刘 :怎么看待或理解今天艺术院校中的实验艺术教育?


俞 :实验艺术是艺术学院个别领导和极少数的教师想做的教学改变,它至今也是在极小的范围内进行。所以从表面来看,实验艺术教育颇能让人产生期待,它似乎会给已经有些顽固不化的艺术教育机制带来转变。但事实并非如此,多数师生并不想离开他们熟悉的惯性,他们已经开始放弃很多艺术学习中必需的知识。因为实验艺术的性质就是让我们在不确定的惯性中寻找答案,它排斥固定的思维模式,它必须以补充前沿知识为前提,对教学过程中师生的知识储备量要求较高。所以我们能看到的实验教育仍然是在学院的局部范围中进行,如果你在学校积极宣扬,努力地想去改变,那你就得十分注意,因为很多同事就有可能把你当作不受欢迎的人。当下的艺术教育中由于仍然存在顽固的保守主义,大多数人根本不在乎这些少数派激进者的教学实验,这就是现实情况。当然,我仍然希望实验艺术教育会在今天的艺术教育中,作为积极的因素来改变目前因循守旧的教育模式。

相机外参数据:
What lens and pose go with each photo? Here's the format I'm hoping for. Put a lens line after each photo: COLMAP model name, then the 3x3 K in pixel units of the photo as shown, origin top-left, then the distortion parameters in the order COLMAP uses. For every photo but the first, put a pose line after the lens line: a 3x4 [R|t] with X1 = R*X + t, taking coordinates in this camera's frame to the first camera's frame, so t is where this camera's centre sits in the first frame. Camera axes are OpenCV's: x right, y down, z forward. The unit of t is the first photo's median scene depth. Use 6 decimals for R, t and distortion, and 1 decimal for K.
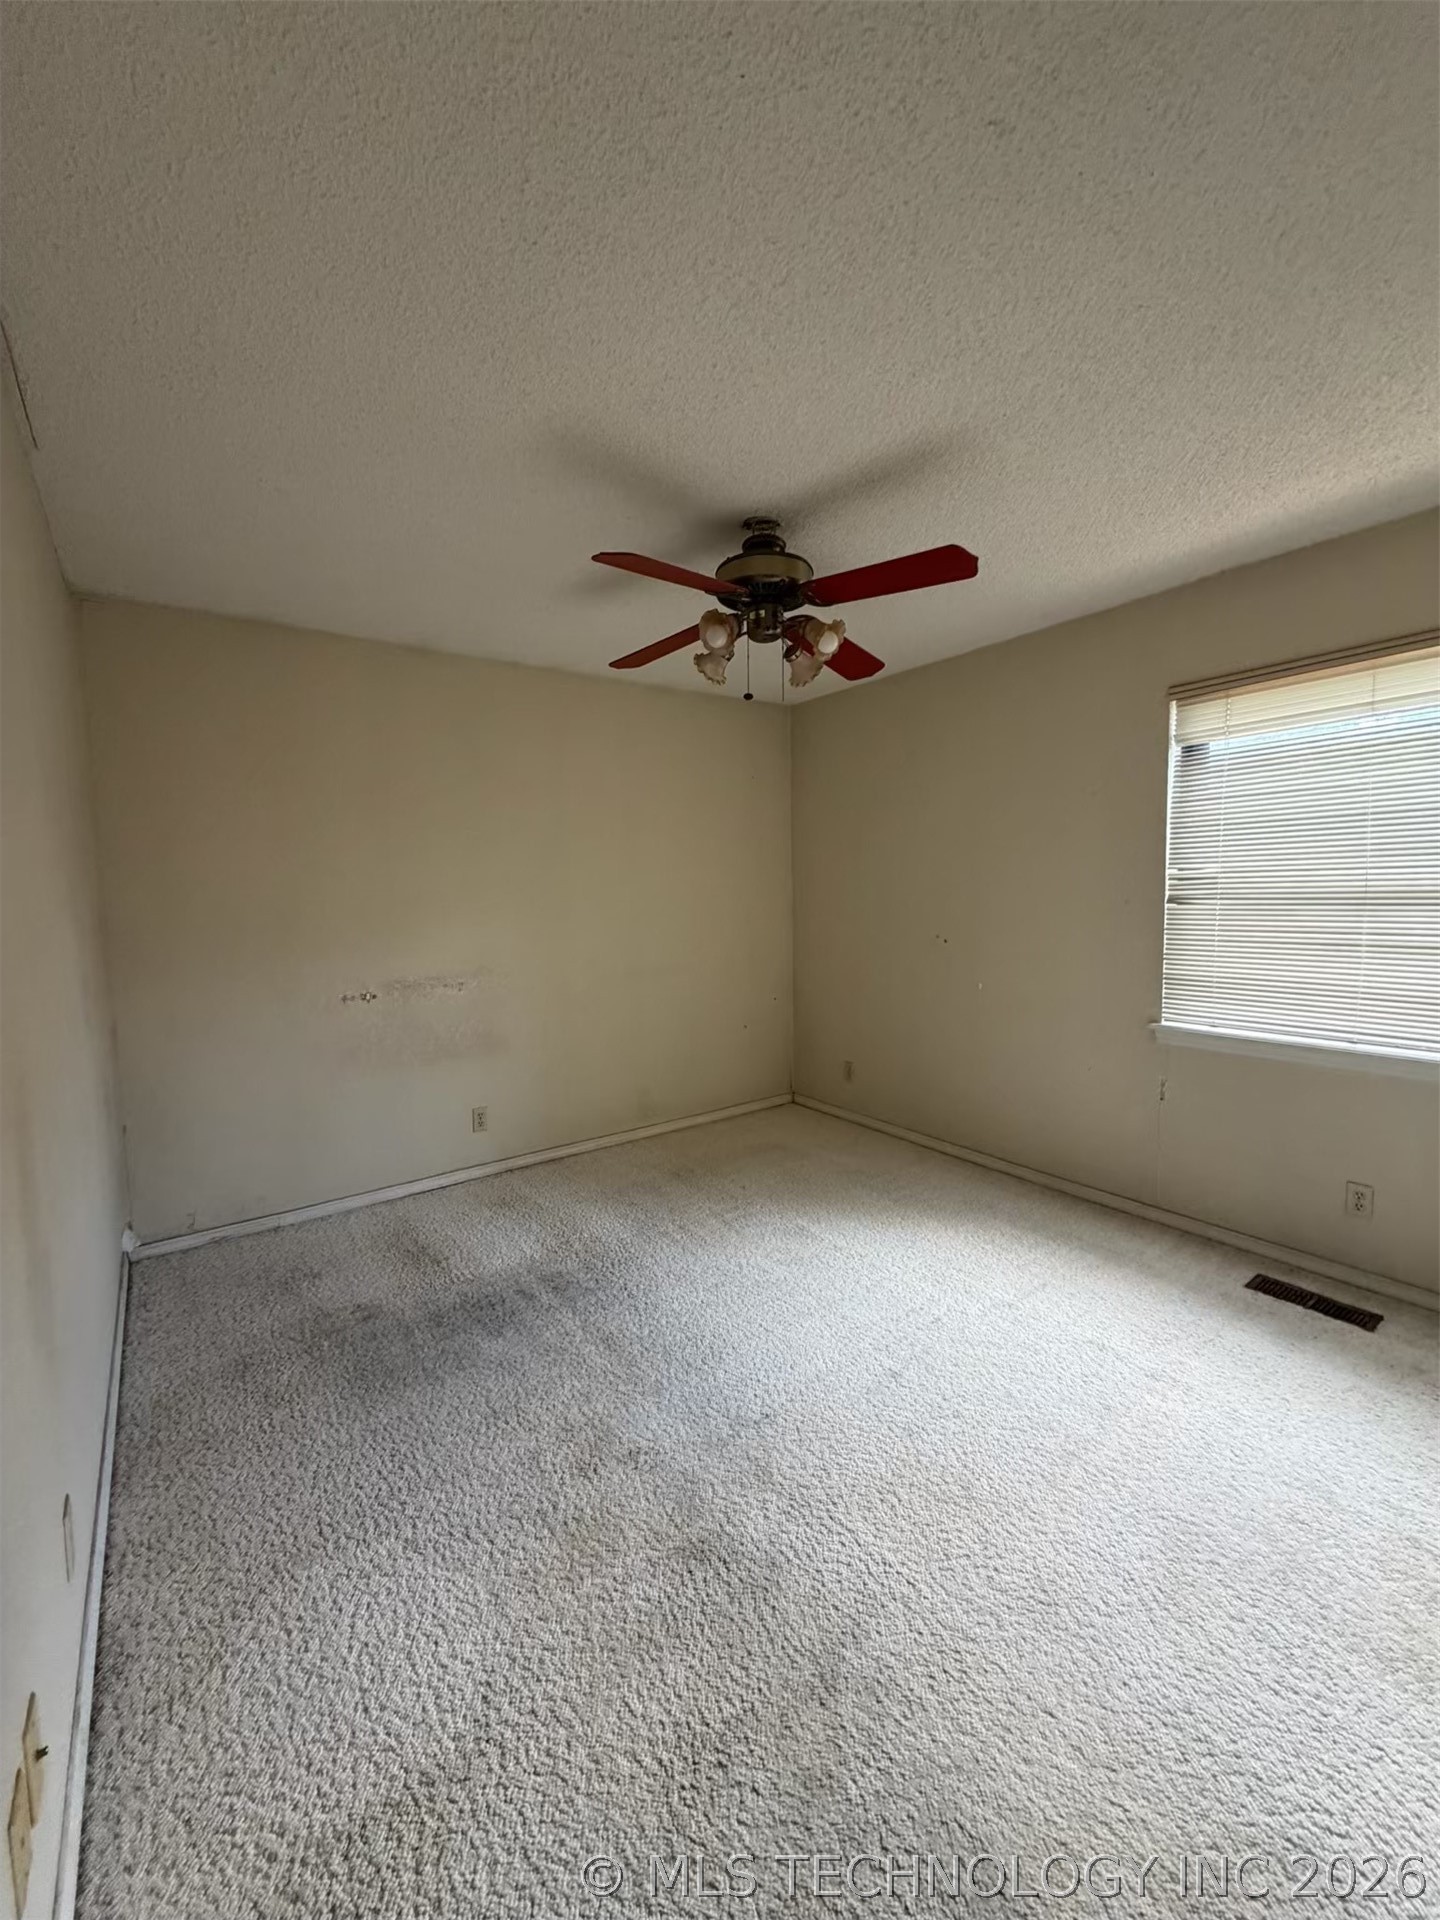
lens RADIAL K [[762.0, 0, 726.8], [0, 762.0, 955.6], [0, 0, 1]] dist [-0.000482, -0.000626]
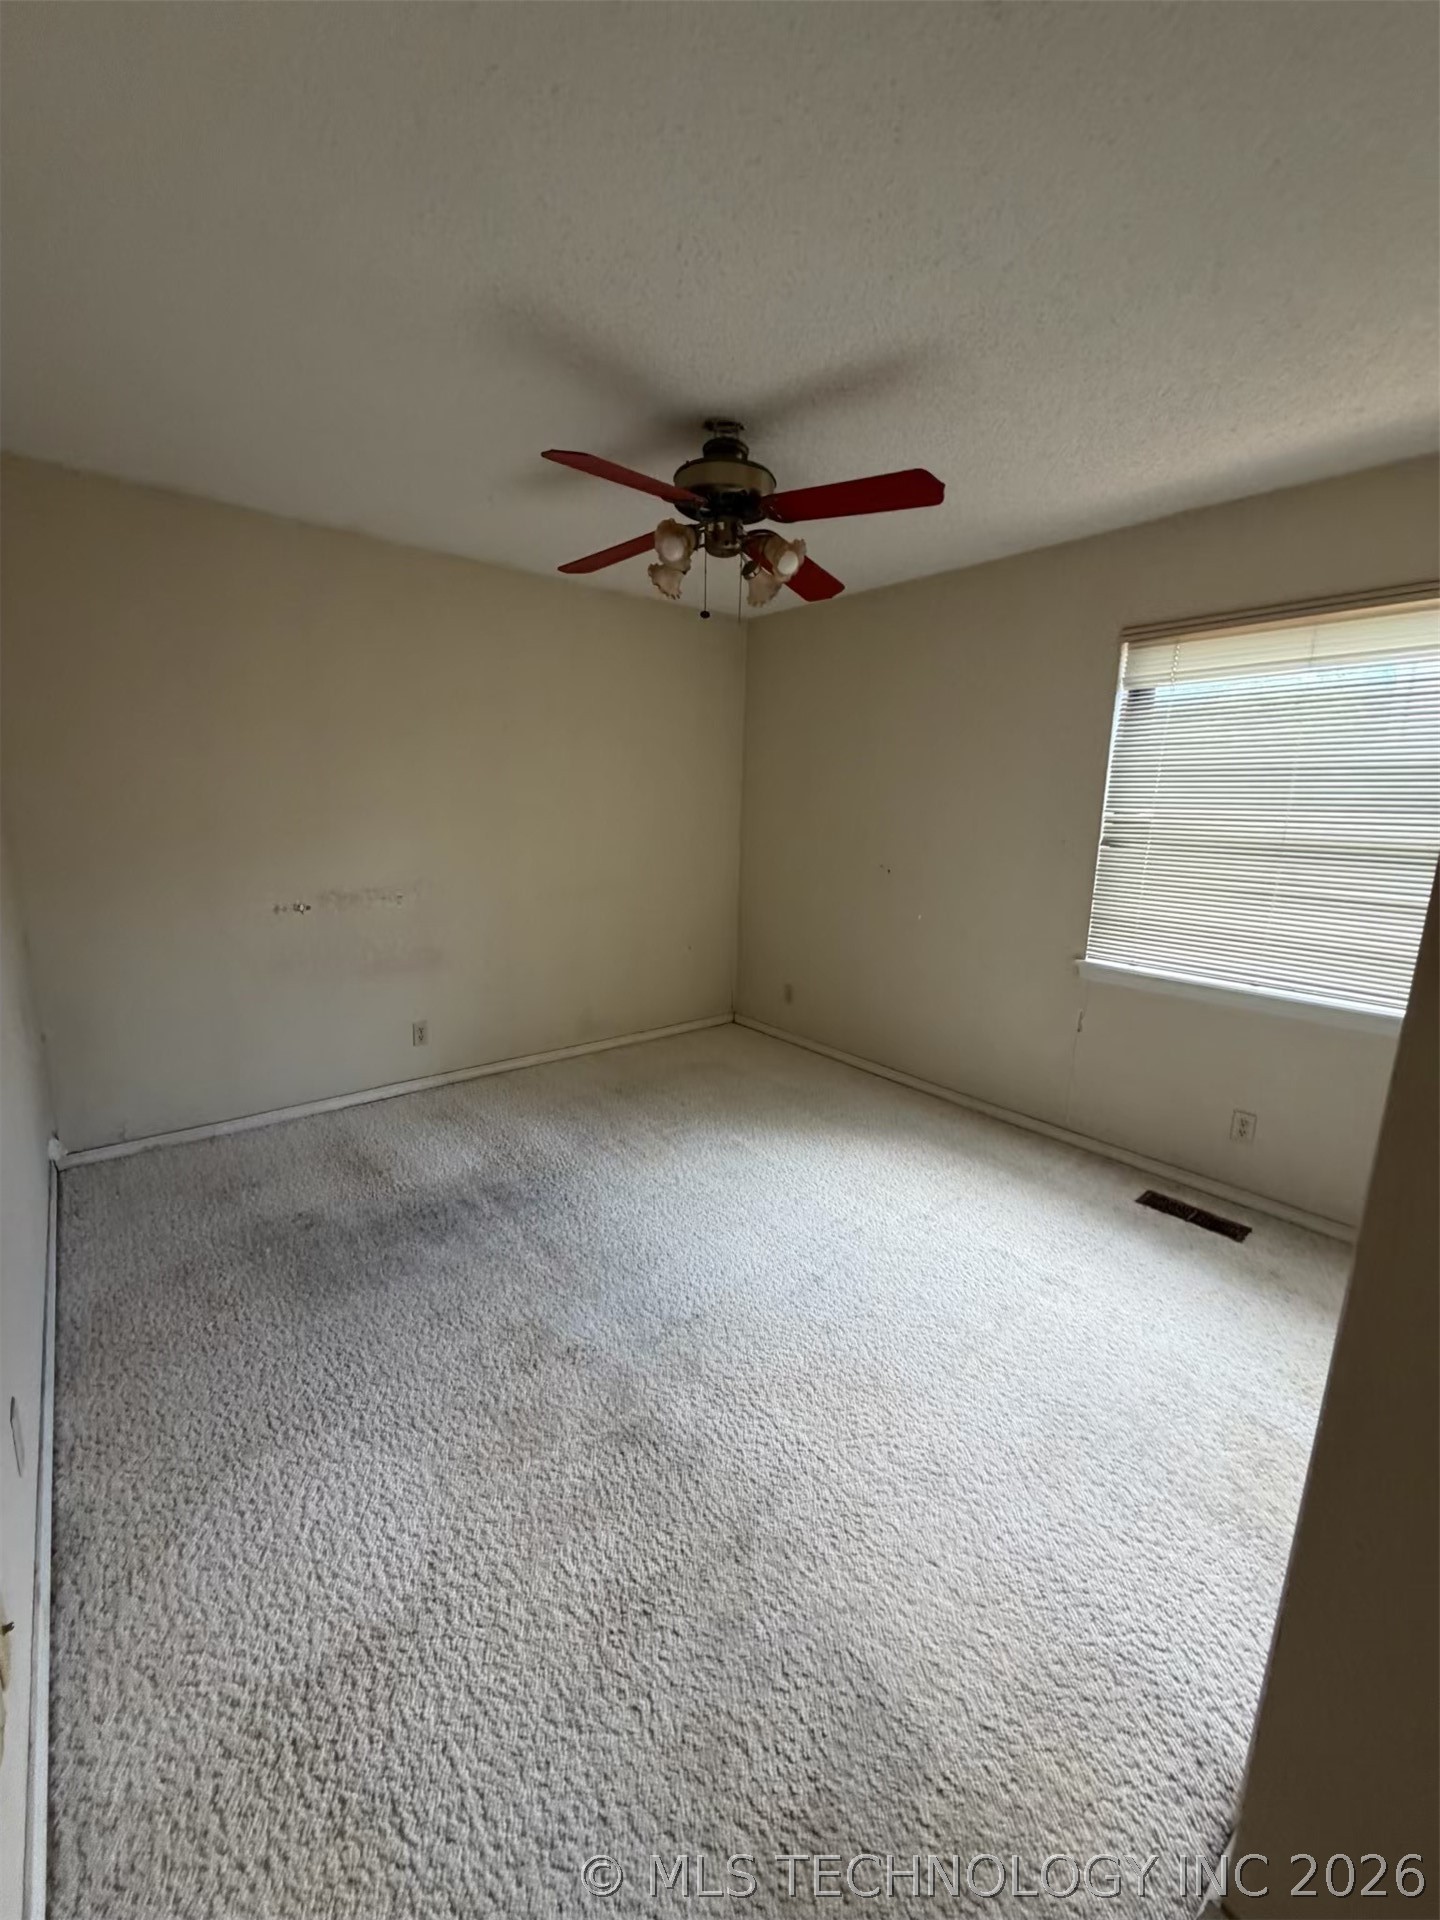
lens RADIAL K [[762.0, 0, 727.6], [0, 762.0, 957.1], [0, 0, 1]] dist [-0.000482, -0.000626]
pose [[0.996782, 0.030098, 0.074297, 0.000007], [-0.038346, 0.992944, 0.112217, -0.025075], [-0.070395, -0.114705, 0.990902, -0.012562]]
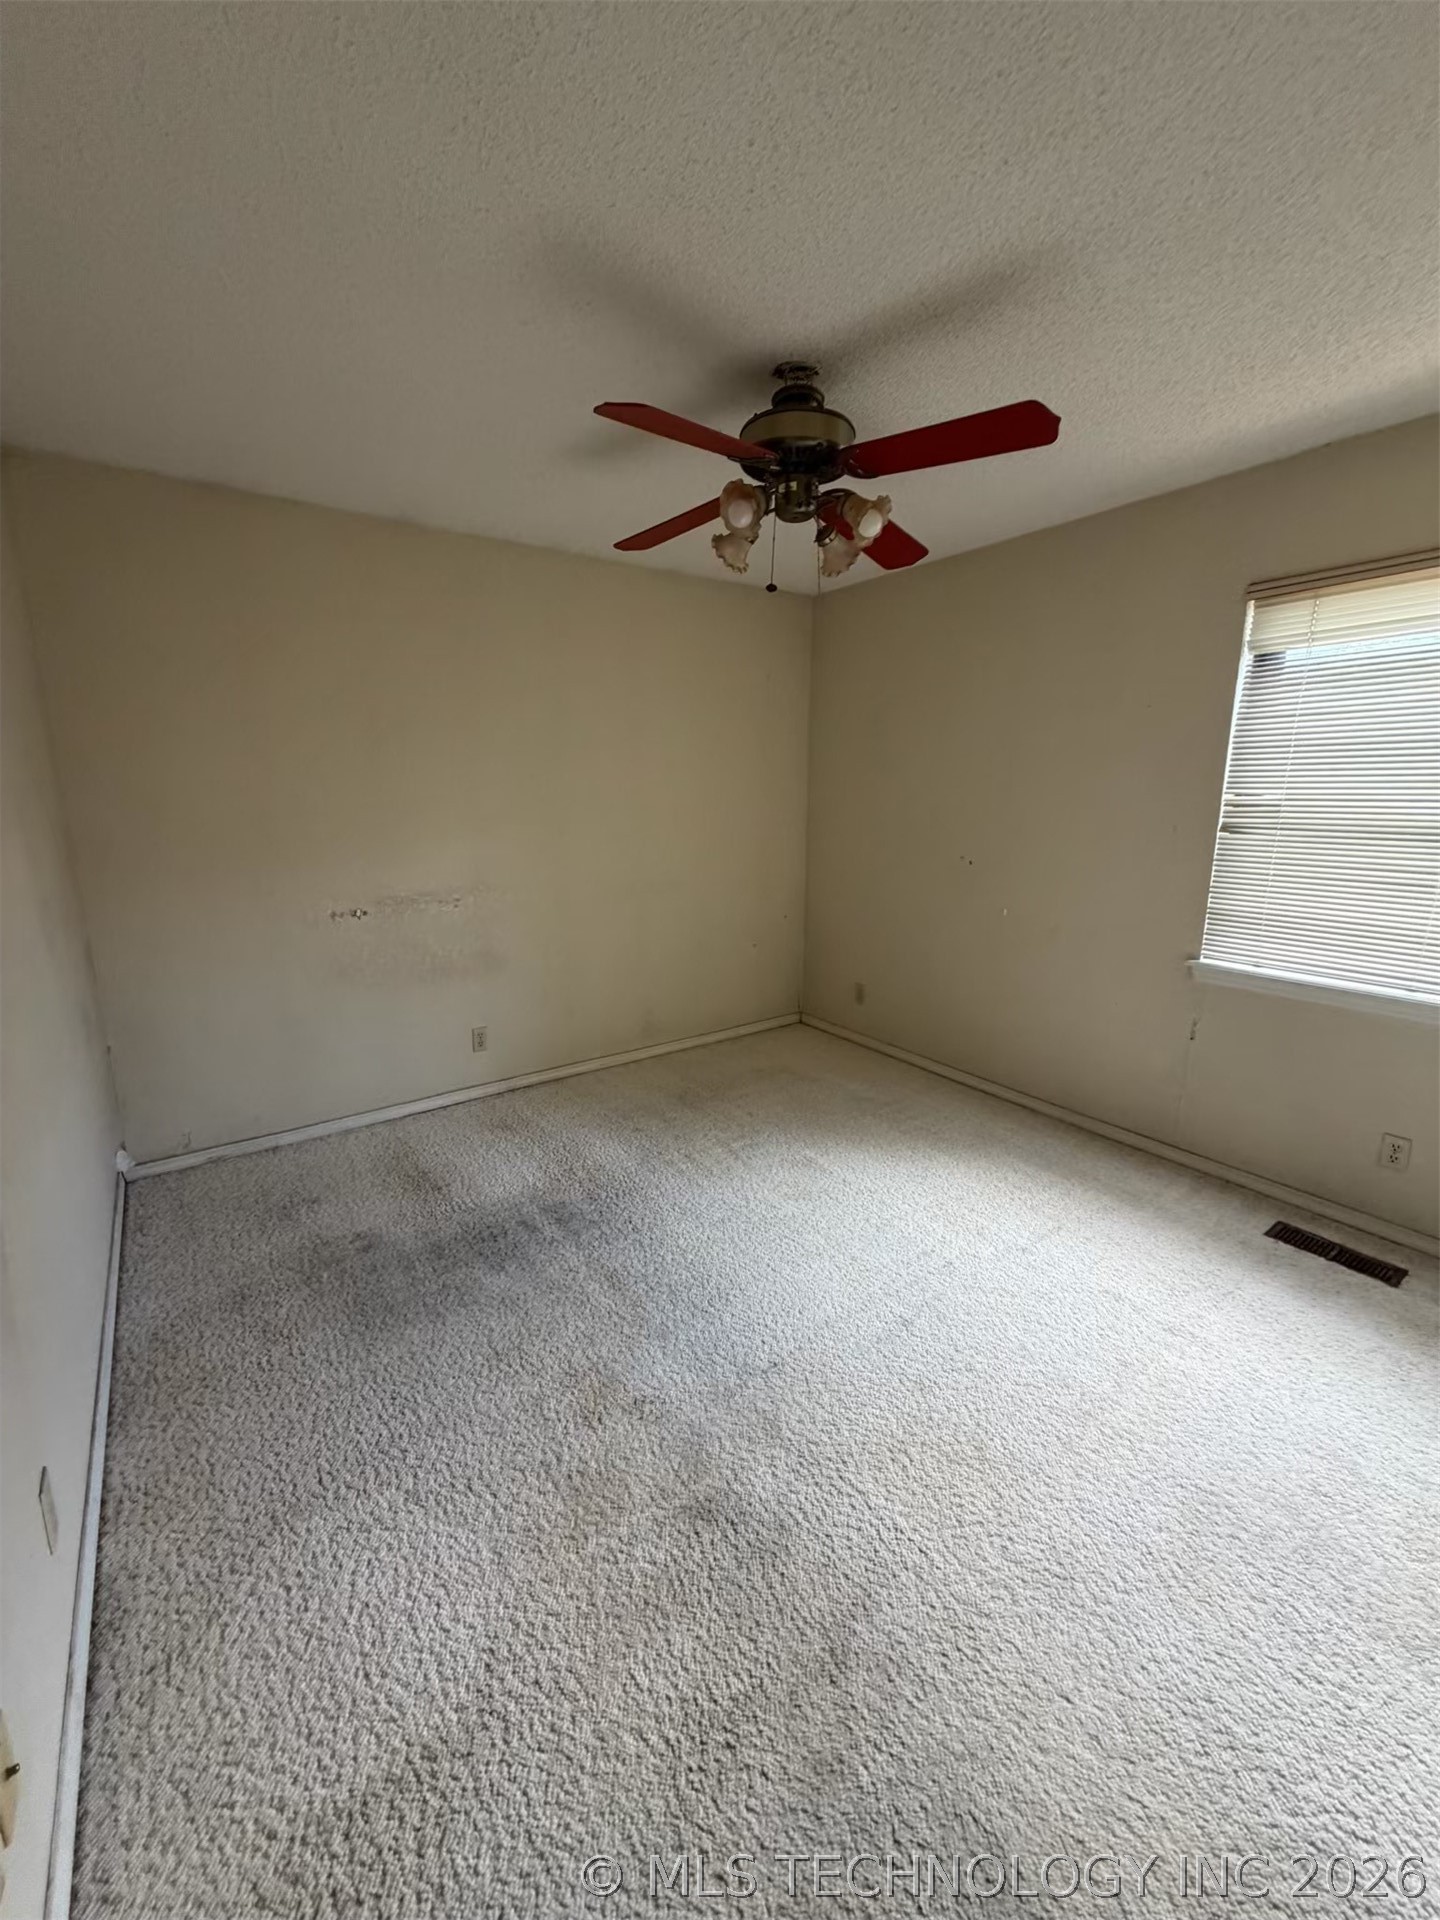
lens RADIAL K [[762.0, 0, 725.4], [0, 762.0, 955.6], [0, 0, 1]] dist [-0.000482, -0.000626]
pose [[0.999782, 0.020494, -0.004071, -0.020289], [-0.019793, 0.991365, 0.129630, -0.047869], [0.006693, -0.129521, 0.991554, 0.111701]]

■ **练习题**:
- A) 在阅读材料中,俞认为实验艺术是哪些人想做的教学改变?
- B) 请从阅读材料中原样抄写一段文字:从含有"刘 :怎么看待或理解今天艺术院校中的实验艺术教育?"的词语起,到"改变目前因循守旧的教育模式。"止。
- C) 阅读材料说,大多数人根本不在乎少数派激进者的教学实验。请用一到三句话说明原文给出的原因。

■ **参考答案**:
- A) 艺术学院个别领导和极少数的教师。

- B)
刘 :怎么看待或理解今天艺术院校中的实验艺术教育?


俞 :实验艺术是艺术学院个别领导和极少数的教师想做的教学改变,它至今也是在极小的范围内进行。所以从表面来看,实验艺术教育颇能让人产生期待,它似乎会给已经有些顽固不化的艺术教育机制带来转变。但事实并非如此,多数师生并不想离开他们熟悉的惯性,他们已经开始放弃很多艺术学习中必需的知识。因为实验艺术的性质就是让我们在不确定的惯性中寻找答案,它排斥固定的思维模式,它必须以补充前沿知识为前提,对教学过程中师生的知识储备量要求较高。所以我们能看到的实验教育仍然是在学院的局部范围中进行,如果你在学校积极宣扬,努力地想去改变,那你就得十分注意,因为很多同事就有可能把你当作不受欢迎的人。当下的艺术教育中由于仍然存在顽固的保守主义,大多数人根本不在乎这些少数派激进者的教学实验,这就是现实情况。当然,我仍然希望实验艺术教育会在今天的艺术教育中,作为积极的因素来改变目前因循守旧的教育模式。

- C) 因为当下的艺术教育中仍然存在顽固的保守主义,所以大多数人根本不在乎这些少数派激进者的教学实验。